## EXERCISE TEXT:
::::::::::
In recent years I have been reducing carbs or at least fast-acting carbs.  Ten years ago I would have argued (and did argue) with anyone who suggested that I couldn’t manage my diabetes well while eating a lot of carbs.  I knew that things like cookies and candy were guilt-laden treats and better left alone, but I loved my breakfast with cereal, milk, fruit, and cottage cheese.  Other meals weren’t much different and I got used to high post-meal spikes followed by crashing lows because I didn’t know anything different.

Why did I start exploring alternative ways to eat and finally commit to low carb?  Because I was tired of the lows.  My lows and highs have always been intrinsically connected.  I have never been able to match insulin well to high carb meals.  I’ve pre-bolused until I went low before eating; I’ve tried the super bolus; I’ve experimented with combo boluses.  I’ve used Novolog, Humalog, and Apidra.  I’ve never tried Symlin for a multitude of reasons, but other than that I’ve done it all.  Carbs spike quickly for me and short-acting insulin stays around for a long time.  When I have a series of lows I tend to throw caution to the wind and eat a boatload of junk food resulting in stubborn highs.  After too many highs, I start rage bolusing and then end up low again.  After a while this gets to be an exhausting way to live.

Every time that I adopt a carbohydrate restricted diet, I find that my diabetes is much easier to manage.  Do my blood sugars flatline on my Dexcom?  No, but the Himalayan peaks and valleys are replaced by less jagged tracings with few excursions outside of my target range.  I’m not as hungry as when I eat fast-acting carbs and my cravings are greatly reduced.  I truly believe that carbohydrates can be just as addicting as tobacco, drugs, and alcohol.
::::::::::
[Saved entries]

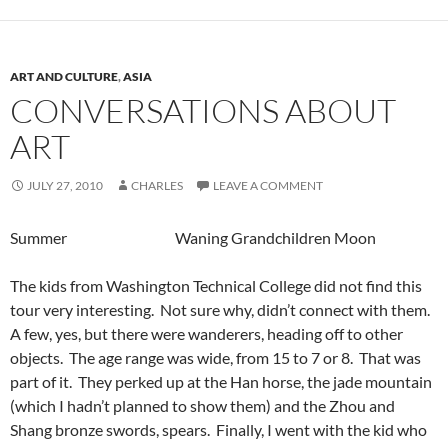
ART AND CULTURE
,
ASIA
CONVERSATIONS ABOUT
ART
JULY 27, 2010
CHARLES
LEAVE A COMMENT
Summer Waning Grandchildren Moon
The kids from Washington Technical College did not find this
tour very interesting. Not sure why, didn’t connect with them.
A few, yes, but there were wanderers, heading off to other
objects. The age range was wide, from 15 to 7 or 8. That was
part of it. They perked up at the Han horse, the jade mountain
(which I hadn’t planned to show them) and the Zhou and
Shang bronze swords, spears. Finally, I went with the kid who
::::::::::
## WORK INSTRUCTIONS:
1. Reproduce the part of the diabetes and low-carb eating passage between "Why did I start" and "way to live.", inclusive.
2. Carry the passage on managing diabetes with fewer carbs forward from the point where it stops.

## SET OF ANSWERS:
1.
Why did I start exploring alternative ways to eat and finally commit to low carb?  Because I was tired of the lows.  My lows and highs have always been intrinsically connected.  I have never been able to match insulin well to high carb meals.  I’ve pre-bolused until I went low before eating; I’ve tried the super bolus; I’ve experimented with combo boluses.  I’ve used Novolog, Humalog, and Apidra.  I’ve never tried Symlin for a multitude of reasons, but other than that I’ve done it all.  Carbs spike quickly for me and short-acting insulin stays around for a long time.  When I have a series of lows I tend to throw caution to the wind and eat a boatload of junk food resulting in stubborn highs.  After too many highs, I start rage bolusing and then end up low again.  After a while this gets to be an exhausting way to live.

2.
I previously wrote a post about why you should read Dr. Bernstein’s Diabetes Solution.  My diet is not as restrictive as he espouses because I incorporate berries, apples, nuts, sprouted grain bread, and wine into my life.  I’ve read a few other books that reinforce the idea that no one, especially those of us with diabetes, should be eating a diet high in refined carbohydrates.  Why We Get Fat by Gary Taubes is a scathing indictment of the low fat/high carb diet prescribed by medical professionals for the last thirty years.  A lot of what he writes makes perfect sense to me as this ubiquitous heart-healthy diet has been accompanied by a huge rise in the rates of obesity and Type 2 diabetes.  Wheat Belly by cardiologist William Davis is a similar criticism of high carb diets along with the assertion that genetically modified modern wheat is a culprit in the obesity crisis.

Glucocoaster_FinalI am increasingly convinced that the theory that “Type 1’s can eat anything as long as they bolus for it” is questionable at best.  I also believe that “diabetic” diets with 45-60 grams of carbohydrates per meal set many people up for frustration and failure.  The “glucocoaster rides” described by many Type 1’s are indicative of the difficulty of matching current insulins to the blood glucose effects of carb-laden meals and snacks.  My experience has been that reducing carbs and therefore substantially reducing my bolus insulin has measurably reduced my highs and extreme lows.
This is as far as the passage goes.